Concernant les étrangers en situation irrégulière, une décision politique claire a été prise : ils ne sont pas pris en charge dans le cadre de la réforme. Enfin, en cas de faillite d'une entreprise, ses salariés perdent leur emploi et leur assurance, mais peuvent éventuellement devenir éligibles à Medicaid.
Désignation de sénateurs
La commission a ensuite procédé à la désignation de trois sénateurs - un sénateur de la majorité et deux sénateurs de l'opposition - appelés à siéger au sein du comité chargé de veiller au respect du principe du repos dominical posé à l'article L. 3132-3 du code du travail.

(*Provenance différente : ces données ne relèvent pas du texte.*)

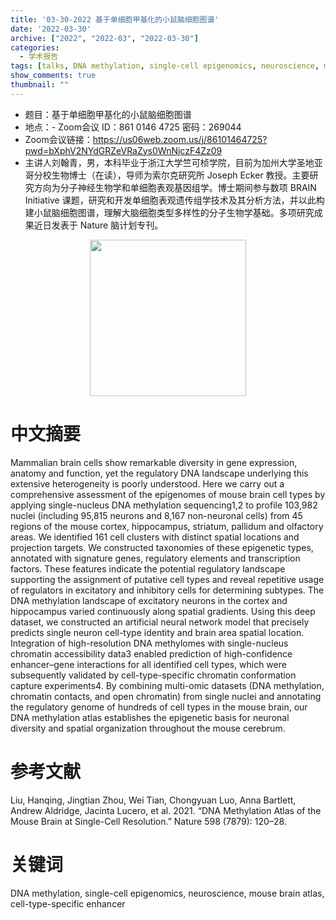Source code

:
 ```yaml
---
title: '03-30-2022 基于单细胞甲基化的小鼠脑细胞图谱'
date: '2022-03-30'
archive: ["2022", "2022-03", "2022-03-30"]
categories:
  - 学术报告
tags: [talks, DNA methylation, single-cell epigenomics, neuroscience, mouse brain atlas, cell-type-specific enhancer]
show_comments: true
thumbnail: ""
---
```


- 题目：基于单细胞甲基化的小鼠脑细胞图谱
- 地点：- Zoom会议 ID：861 0146 4725 密码：269044
- Zoom会议链接：https://us06web.zoom.us/j/86101464725?pwd=bXphV2NYdGRZeVRaZys0WnNjczF4Zz09
- 主讲人刘翰青，男，本科毕业于浙江大学竺可桢学院，目前为加州大学圣地亚哥分校生物博士（在读），导师为索尔克研究所 Joseph Ecker 教授。主要研究方向为分子神经生物学和单细胞表观基因组学。博士期间参与数项 BRAIN Initiative 课题，研究和开发单细胞表观遗传组学技术及其分析方法，并以此构建小鼠脑细胞图谱，理解大脑细胞类型多样性的分子生物学基础。多项研究成果近日发表于 Nature 脑计划专刊。

<div align="center">
<img src="https://github.com/cgmonline/cgmonline/blob/master/image/2022_Hanqing_Liu.jpg?raw=true" height=250>
</div>

# 中文摘要
Mammalian brain cells show remarkable diversity in gene expression, anatomy and function, yet the regulatory DNA landscape underlying this extensive heterogeneity is poorly understood. Here we carry out a comprehensive assessment of the epigenomes of mouse brain cell types by applying single-nucleus DNA methylation sequencing1,2 to profile 103,982 nuclei (including 95,815 neurons and 8,167 non-neuronal cells) from 45 regions of the mouse cortex, hippocampus, striatum, pallidum and olfactory areas. We identified 161 cell clusters with distinct spatial locations and projection targets. We constructed taxonomies of these epigenetic types, annotated with signature genes, regulatory elements and transcription factors. These features indicate the potential regulatory landscape supporting the assignment of putative cell types and reveal repetitive usage of regulators in excitatory and inhibitory cells for determining subtypes. The DNA methylation landscape of excitatory neurons in the cortex and hippocampus varied continuously along spatial gradients. Using this deep dataset, we constructed an artificial neural network model that precisely predicts single neuron cell-type identity and brain area spatial location. Integration of high-resolution DNA methylomes with single-nucleus chromatin accessibility data3 enabled prediction of high-confidence enhancer–gene interactions for all identified cell types, which were subsequently validated by cell-type-specific chromatin conformation capture experiments4. By combining multi-omic datasets (DNA methylation, chromatin contacts, and open chromatin) from single nuclei and annotating the regulatory genome of hundreds of cell types in the mouse brain, our DNA methylation atlas establishes the epigenetic basis for neuronal diversity and spatial organization throughout the mouse cerebrum.

# 参考文献
Liu, Hanqing, Jingtian Zhou, Wei Tian, Chongyuan Luo, Anna Bartlett, Andrew Aldridge, Jacinta Lucero, et al. 2021. “DNA Methylation Atlas of the Mouse Brain at Single-Cell Resolution.” Nature 598 (7879): 120–28.

# 关键词
DNA methylation, single-cell epigenomics, neuroscience, mouse brain atlas, cell-type-specific enhancer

Mme Muguette Dini, présidente, a rappelé que la loi relative au repos dominical a prévu la création d'un comité, chargé d'établir un rapport sur l'application du texte, et composé de trois députés et trois sénateurs, à parité politique entre la majorité et l'opposition. L'Assemblée nationale a désigné deux députés de la majorité - Pierre Méhaignerie et Richard Maillié - et un député socialiste - Christian Eckert. Il appartient donc à la commission de choisir ses membres selon la configuration inverse, soit un sénateur de la majorité et deux de l'opposition. Elle a indiqué avoir déjà été saisie des candidatures d'Isabelle Debré, pour l'UMP, et d'Annie David pour le CRC-SPG.
Mme Raymonde Le Texier a indiqué que le groupe socialiste, très hostile au principe du travail dominical et aux modalités de sa mise en oeuvre, ne souhaite pas participer à ce comité, dont on peut supposer d'avance qu'il n'aura aucun rôle à jouer, si tant est qu'il soit un jour effectivement convoqué et réuni.
Mme Muguette Dini, présidente, a fait valoir que ce comité offre précisément à ses membres l'occasion d'exprimer leurs observations et réserves éventuelles dans le rapport qu'il doit établir d'ici à août prochain.
Après un débat auquel ont pris part Mmes Raymonde Le Texier, Muguette Dini, présidente, et Catherine Procaccia, le groupe socialiste a finalement présenté la candidature de Raymonde Le Texier.
Enfin, la commission a validé les trois noms soumis à sa désignation.
Nomination d'un rapporteur pour avis
La commission a enfin procédé à la nomination de Mme Sylvie Desmarescaux, rapporteur pour avis, sur la lettre rectificative n° 2329 (AN - XIIIe législature) au projet de loi n° 1577 (AN -XIIIe législature) relatif à la rénovation du dialogue social dans la fonction publique.